### Request
Pull out each line of the items below that contains the string "ground".

### Exercise materials
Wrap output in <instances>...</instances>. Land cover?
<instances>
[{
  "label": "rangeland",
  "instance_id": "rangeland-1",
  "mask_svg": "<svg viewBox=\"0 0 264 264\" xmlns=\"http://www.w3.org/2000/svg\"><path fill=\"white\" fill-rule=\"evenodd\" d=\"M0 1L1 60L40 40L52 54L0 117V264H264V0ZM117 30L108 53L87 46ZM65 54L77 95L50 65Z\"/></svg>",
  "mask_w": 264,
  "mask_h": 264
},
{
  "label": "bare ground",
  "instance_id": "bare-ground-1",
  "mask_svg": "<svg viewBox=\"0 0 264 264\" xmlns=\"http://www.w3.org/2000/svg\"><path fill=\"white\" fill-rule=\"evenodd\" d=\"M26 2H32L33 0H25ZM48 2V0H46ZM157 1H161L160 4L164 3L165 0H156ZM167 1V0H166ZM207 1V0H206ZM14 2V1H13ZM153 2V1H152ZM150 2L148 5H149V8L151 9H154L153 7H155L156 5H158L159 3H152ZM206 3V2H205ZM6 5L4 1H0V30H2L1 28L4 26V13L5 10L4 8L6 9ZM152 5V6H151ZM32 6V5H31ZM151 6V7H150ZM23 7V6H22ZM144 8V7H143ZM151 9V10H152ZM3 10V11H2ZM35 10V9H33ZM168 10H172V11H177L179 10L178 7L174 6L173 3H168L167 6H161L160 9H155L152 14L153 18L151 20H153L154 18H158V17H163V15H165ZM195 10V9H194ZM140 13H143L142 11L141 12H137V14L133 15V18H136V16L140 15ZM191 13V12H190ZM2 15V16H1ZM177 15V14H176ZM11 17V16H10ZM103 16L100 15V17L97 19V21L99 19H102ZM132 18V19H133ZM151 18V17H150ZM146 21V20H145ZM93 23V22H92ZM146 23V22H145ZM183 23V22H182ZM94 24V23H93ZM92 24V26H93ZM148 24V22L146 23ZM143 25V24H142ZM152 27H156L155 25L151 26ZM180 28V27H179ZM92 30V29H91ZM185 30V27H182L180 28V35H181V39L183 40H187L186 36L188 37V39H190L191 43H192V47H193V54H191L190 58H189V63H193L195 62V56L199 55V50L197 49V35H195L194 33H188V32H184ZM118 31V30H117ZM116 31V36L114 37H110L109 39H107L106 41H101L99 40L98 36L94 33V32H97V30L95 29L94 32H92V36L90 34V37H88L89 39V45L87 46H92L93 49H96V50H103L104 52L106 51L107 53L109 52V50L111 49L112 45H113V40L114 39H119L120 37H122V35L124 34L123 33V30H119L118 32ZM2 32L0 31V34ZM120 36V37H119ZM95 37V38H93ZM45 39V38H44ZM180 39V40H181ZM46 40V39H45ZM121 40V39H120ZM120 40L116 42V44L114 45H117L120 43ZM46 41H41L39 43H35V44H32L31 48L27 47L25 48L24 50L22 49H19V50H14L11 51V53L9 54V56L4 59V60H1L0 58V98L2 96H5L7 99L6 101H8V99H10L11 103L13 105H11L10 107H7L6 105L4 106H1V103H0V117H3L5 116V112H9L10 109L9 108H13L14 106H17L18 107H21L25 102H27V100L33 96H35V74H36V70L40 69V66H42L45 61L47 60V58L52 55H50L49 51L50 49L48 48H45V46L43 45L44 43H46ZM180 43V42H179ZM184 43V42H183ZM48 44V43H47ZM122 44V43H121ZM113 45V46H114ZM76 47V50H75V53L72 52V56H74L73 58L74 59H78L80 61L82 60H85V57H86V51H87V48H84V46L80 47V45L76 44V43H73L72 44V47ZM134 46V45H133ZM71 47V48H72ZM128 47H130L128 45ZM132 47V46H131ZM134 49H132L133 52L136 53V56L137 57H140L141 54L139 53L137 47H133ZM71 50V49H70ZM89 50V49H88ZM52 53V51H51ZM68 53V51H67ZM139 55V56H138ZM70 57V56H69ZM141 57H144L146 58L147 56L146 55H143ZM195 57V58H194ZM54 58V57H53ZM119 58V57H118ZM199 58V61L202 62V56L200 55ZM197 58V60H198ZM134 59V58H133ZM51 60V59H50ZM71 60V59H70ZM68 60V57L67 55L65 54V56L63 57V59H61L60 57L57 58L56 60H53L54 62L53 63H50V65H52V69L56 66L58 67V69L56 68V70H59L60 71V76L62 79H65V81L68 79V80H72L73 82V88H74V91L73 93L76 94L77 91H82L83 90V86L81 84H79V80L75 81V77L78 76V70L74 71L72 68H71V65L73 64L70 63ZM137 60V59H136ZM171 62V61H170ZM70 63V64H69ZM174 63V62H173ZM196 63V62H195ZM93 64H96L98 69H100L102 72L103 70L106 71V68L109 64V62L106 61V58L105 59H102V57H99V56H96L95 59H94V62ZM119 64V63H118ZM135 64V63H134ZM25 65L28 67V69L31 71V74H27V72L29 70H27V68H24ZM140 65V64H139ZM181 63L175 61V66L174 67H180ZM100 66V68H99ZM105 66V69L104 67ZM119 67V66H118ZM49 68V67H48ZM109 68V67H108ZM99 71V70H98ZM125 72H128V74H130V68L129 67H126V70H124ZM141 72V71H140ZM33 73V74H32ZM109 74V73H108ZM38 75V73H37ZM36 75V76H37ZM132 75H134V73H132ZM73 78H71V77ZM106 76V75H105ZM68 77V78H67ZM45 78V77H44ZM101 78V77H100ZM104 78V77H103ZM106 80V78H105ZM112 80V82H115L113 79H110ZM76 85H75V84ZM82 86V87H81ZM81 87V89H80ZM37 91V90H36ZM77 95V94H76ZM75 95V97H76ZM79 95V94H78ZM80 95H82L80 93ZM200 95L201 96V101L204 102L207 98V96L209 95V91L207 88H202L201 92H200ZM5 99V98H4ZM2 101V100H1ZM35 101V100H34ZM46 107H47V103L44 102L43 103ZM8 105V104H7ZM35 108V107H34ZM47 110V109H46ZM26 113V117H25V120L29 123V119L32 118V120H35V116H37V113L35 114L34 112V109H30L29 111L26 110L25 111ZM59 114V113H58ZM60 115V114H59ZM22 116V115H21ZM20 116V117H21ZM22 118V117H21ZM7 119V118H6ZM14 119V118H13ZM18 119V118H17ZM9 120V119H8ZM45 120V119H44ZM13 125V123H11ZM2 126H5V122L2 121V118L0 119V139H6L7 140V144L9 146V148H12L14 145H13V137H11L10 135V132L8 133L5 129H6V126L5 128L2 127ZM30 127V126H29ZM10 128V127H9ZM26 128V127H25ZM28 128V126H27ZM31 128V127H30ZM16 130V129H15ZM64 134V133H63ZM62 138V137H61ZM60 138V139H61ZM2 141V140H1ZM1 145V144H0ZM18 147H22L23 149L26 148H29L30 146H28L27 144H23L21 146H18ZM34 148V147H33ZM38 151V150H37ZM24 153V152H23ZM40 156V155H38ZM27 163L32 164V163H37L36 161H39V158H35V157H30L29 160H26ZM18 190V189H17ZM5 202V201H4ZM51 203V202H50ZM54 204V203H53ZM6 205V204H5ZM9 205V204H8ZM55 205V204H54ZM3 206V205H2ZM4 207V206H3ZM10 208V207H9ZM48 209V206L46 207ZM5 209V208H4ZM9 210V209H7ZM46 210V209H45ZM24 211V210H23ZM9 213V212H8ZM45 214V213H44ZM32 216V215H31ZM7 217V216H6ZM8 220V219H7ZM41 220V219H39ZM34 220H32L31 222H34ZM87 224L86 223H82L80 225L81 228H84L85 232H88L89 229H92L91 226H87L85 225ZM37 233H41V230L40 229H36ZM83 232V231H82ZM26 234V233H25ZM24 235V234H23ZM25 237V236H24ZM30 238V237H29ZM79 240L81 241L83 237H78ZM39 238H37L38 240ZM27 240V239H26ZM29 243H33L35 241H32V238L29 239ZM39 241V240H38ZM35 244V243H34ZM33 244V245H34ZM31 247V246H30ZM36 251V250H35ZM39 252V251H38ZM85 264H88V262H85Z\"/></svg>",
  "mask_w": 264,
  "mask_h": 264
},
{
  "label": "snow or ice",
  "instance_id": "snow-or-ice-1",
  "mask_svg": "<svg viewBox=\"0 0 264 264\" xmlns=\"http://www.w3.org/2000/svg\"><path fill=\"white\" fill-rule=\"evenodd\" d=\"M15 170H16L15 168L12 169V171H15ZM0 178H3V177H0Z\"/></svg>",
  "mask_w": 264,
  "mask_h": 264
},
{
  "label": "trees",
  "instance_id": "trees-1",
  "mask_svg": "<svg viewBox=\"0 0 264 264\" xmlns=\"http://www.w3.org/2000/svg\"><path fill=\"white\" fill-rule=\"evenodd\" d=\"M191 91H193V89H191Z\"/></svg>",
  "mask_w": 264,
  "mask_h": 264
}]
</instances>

### Answer below
  "label": "bare ground",
  "instance_id": "bare-ground-1",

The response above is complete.